On Monday primary school kids from across Australia gathered at the State Library of Victoria.
The tweenhood from Northern Territory to Tasmania – “our future’s leaders” – came together in Melbourne for one hot topic: digital learning.
From all accounts you’d think they’d been invited to have playlunch with Justin Beiber, the excitement and enthusiasm was that palpable.
The event, ‘Listen2Learners‘ was the anti-thesis to the classic isolated, socially awkward child oft portrayed when we pair kids + technology.
Students showcased a range of awesome projects, from running their own radio station to preparing a cybersafety program for incoming primary students.

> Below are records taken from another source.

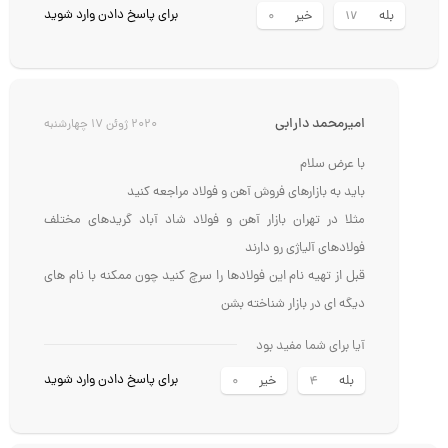
برای پاسخ دادن وارد شوید
بله
خیر
0
17
امیرمحمد دارابی
2020 ژوئن 17 چهارشنبه
با عرض سلام
باید به بازارهای فروش آهن و فولاد مراجعه کنید
مثلا در تهران بازار آهن و فولاد شاد آباد گریدهای مختلف
فولادهای آلیاژی رو دارند
قبل از تهیه نام این فولادها را سرچ کنید چون ممکنه با نام های
دیگه ای در بازار شناخته بشن
آیا برای شما مفید بود
برای پاسخ دادن وارد شوید
بله
خیر
0
4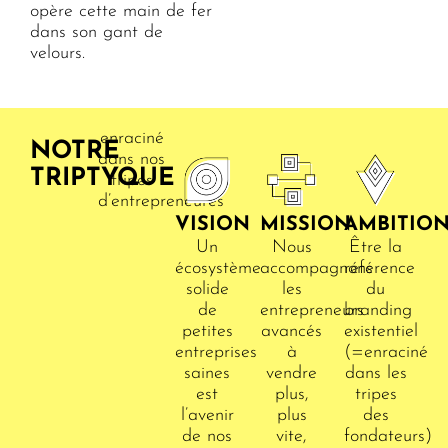
opère cette main de fer
dans son gant de
velours.
enraciné
NOTRE
dans nos
TRIPTYQUE
tripes
d’entrepreneures
VISION
MISSION
AMBITIO
Un
Nous
Être la
écosystème
accompagnons
référence
solide
les
du
de
entrepreneurs
branding
petites
avancés
existentiel
entreprises
à
(=enraciné
saines
vendre
dans les
est
plus,
tripes
l’avenir
plus
des
de nos
vite,
fondateurs)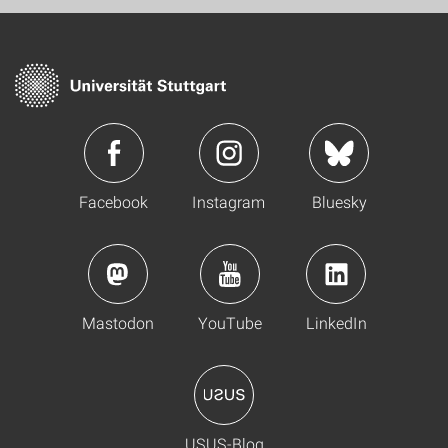
Facebook
Instagram
Bluesky
Mastodon
YouTube
LinkedIn
USUS-Blog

The audience, a mix of business, government and community sector listened on as the kids demoed their creations. Many had to submit applications for their ideas, and defend their concept against the ‘tough questions’; all processes that exist in my ‘grown-up’ world at work. Learning to think critically through ideas to creation is a valuable lesson to be learning so early in the game.
Funnily enough, an old primary school bud Caz Pringle over at ThinkTank Media wrote a post this week which paints a drastically different image of kids increasing use of technology, the dark side…empty playground swings and a growing spawn of fat, geek kids.

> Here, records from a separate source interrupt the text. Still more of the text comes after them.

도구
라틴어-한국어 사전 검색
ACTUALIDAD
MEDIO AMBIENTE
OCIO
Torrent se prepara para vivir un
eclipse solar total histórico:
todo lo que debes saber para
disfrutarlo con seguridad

Considering Caz is a fellow Gen-Yer and grew up with the big bad Internets, it’s a surprising and provoking change to hear this side of the coin voiced from someone so well-versed in the WWW. (It’s inspired this post in response, I didn’t make it to the Listen2Learners but I was determined to provide some quality social education examples to alleviate the anxiety of picturing a generation of South Park’s Cartman’s IRL…)
Back to the happy, glass-half full juice.
I’d like to think the future is in good hands. Moreover, we better recognise the present is already in the hands of 7 year olds.
My favourite example was kids from Prospect Primary School who became teachers, and schooled their ol’ teach and 69 other teachers in how to make movies.
“Using their experience in making films about animals for ‘zoo-tube’, these students set a challenge for adult learners – to learn movie making from scratch in order to make a one minute movie in one day on location at the Adelaide Zoo.” *
Empowering and valuable learning for the kids right there….and, Zoo-tube!
These kids are so cool for school.
- Listen2Learners event and list of projects
- For an awesome review of the day: When are students leaders and experts? by @taniatorikova
- Check out the twitter hashtag for the event #listen2learners
- How young is TOO young for little people to get involved in social media? by @CazPringle
- Listen2Learners – Department of Education and Early Childhood Development (education.vic.gov.au)
My favourite line in your excellent post:
“The event, ‘Listen2Learners‘ was the anti-thesis to the classic isolated, socially awkward child oft portrayed when we pair kids + technology.”
I wish more educators/parents/principals could have seen this.
Thanks for the comment Tania, much appreciated. This image we perpetuate of socially awkward ‘geeks’ is so tired and old. Hopefully, events like Listen2Learners demonstrate the value in technology (and its users) to do the opposite…connect with others, and improve our communication skills.